## [WORK TO DO]
Could you convert every line of the rows below into a JSON list of strings, one string per line, with blank lines left out?

## [Saved entries]
▽

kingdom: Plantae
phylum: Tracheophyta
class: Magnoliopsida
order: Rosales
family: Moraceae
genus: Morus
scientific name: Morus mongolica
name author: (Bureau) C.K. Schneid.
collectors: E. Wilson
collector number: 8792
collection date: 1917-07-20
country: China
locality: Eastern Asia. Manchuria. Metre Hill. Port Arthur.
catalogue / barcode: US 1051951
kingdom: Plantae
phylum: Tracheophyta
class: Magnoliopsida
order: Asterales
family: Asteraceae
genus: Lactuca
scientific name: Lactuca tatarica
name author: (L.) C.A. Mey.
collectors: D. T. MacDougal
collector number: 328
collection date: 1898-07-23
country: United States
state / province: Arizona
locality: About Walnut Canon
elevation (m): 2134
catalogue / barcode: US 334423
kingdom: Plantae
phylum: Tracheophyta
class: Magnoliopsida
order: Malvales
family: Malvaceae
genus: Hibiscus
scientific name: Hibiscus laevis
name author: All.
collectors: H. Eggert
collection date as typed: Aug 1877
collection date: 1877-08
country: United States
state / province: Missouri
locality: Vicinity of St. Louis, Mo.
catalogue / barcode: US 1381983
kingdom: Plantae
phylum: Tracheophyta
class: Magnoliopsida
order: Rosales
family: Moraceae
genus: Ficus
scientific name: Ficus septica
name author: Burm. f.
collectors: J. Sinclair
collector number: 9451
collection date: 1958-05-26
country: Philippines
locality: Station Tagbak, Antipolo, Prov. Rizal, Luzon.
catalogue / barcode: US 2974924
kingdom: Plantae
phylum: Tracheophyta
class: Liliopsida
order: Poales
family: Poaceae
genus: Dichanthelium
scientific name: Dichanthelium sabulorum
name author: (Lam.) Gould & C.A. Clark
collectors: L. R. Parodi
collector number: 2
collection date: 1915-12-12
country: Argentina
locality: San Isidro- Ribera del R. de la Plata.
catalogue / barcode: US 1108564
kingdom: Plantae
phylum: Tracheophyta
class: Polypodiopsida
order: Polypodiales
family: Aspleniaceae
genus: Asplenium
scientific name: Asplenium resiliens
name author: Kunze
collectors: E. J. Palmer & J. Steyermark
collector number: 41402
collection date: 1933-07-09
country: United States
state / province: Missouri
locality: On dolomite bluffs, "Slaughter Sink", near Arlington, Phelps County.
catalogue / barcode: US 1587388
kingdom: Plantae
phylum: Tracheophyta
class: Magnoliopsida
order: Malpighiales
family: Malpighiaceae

△

## [ANSWER IN FULL]
[
  "kingdom: Plantae",
  "phylum: Tracheophyta",
  "class: Magnoliopsida",
  "order: Rosales",
  "family: Moraceae",
  "genus: Morus",
  "scientific name: Morus mongolica",
  "name author: (Bureau) C.K. Schneid.",
  "collectors: E. Wilson",
  "collector number: 8792",
  "collection date: 1917-07-20",
  "country: China",
  "locality: Eastern Asia. Manchuria. Metre Hill. Port Arthur.",
  "catalogue / barcode: US 1051951",
  "kingdom: Plantae",
  "phylum: Tracheophyta",
  "class: Magnoliopsida",
  "order: Asterales",
  "family: Asteraceae",
  "genus: Lactuca",
  "scientific name: Lactuca tatarica",
  "name author: (L.) C.A. Mey.",
  "collectors: D. T. MacDougal",
  "collector number: 328",
  "collection date: 1898-07-23",
  "country: United States",
  "state / province: Arizona",
  "locality: About Walnut Canon",
  "elevation (m): 2134",
  "catalogue / barcode: US 334423",
  "kingdom: Plantae",
  "phylum: Tracheophyta",
  "class: Magnoliopsida",
  "order: Malvales",
  "family: Malvaceae",
  "genus: Hibiscus",
  "scientific name: Hibiscus laevis",
  "name author: All.",
  "collectors: H. Eggert",
  "collection date as typed: Aug 1877",
  "collection date: 1877-08",
  "country: United States",
  "state / province: Missouri",
  "locality: Vicinity of St. Louis, Mo.",
  "catalogue / barcode: US 1381983",
  "kingdom: Plantae",
  "phylum: Tracheophyta",
  "class: Magnoliopsida",
  "order: Rosales",
  "family: Moraceae",
  "genus: Ficus",
  "scientific name: Ficus septica",
  "name author: Burm. f.",
  "collectors: J. Sinclair",
  "collector number: 9451",
  "collection date: 1958-05-26",
  "country: Philippines",
  "locality: Station Tagbak, Antipolo, Prov. Rizal, Luzon.",
  "catalogue / barcode: US 2974924",
  "kingdom: Plantae",
  "phylum: Tracheophyta",
  "class: Liliopsida",
  "order: Poales",
  "family: Poaceae",
  "genus: Dichanthelium",
  "scientific name: Dichanthelium sabulorum",
  "name author: (Lam.) Gould & C.A. Clark",
  "collectors: L. R. Parodi",
  "collector number: 2",
  "collection date: 1915-12-12",
  "country: Argentina",
  "locality: San Isidro- Ribera del R. de la Plata.",
  "catalogue / barcode: US 1108564",
  "kingdom: Plantae",
  "phylum: Tracheophyta",
  "class: Polypodiopsida",
  "order: Polypodiales",
  "family: Aspleniaceae",
  "genus: Asplenium",
  "scientific name: Asplenium resiliens",
  "name author: Kunze",
  "collectors: E. J. Palmer & J. Steyermark",
  "collector number: 41402",
  "collection date: 1933-07-09",
  "country: United States",
  "state / province: Missouri",
  "locality: On dolomite bluffs, \"Slaughter Sink\", near Arlington, Phelps County.",
  "catalogue / barcode: US 1587388",
  "kingdom: Plantae",
  "phylum: Tracheophyta",
  "class: Magnoliopsida",
  "order: Malpighiales",
  "family: Malpighiaceae"
]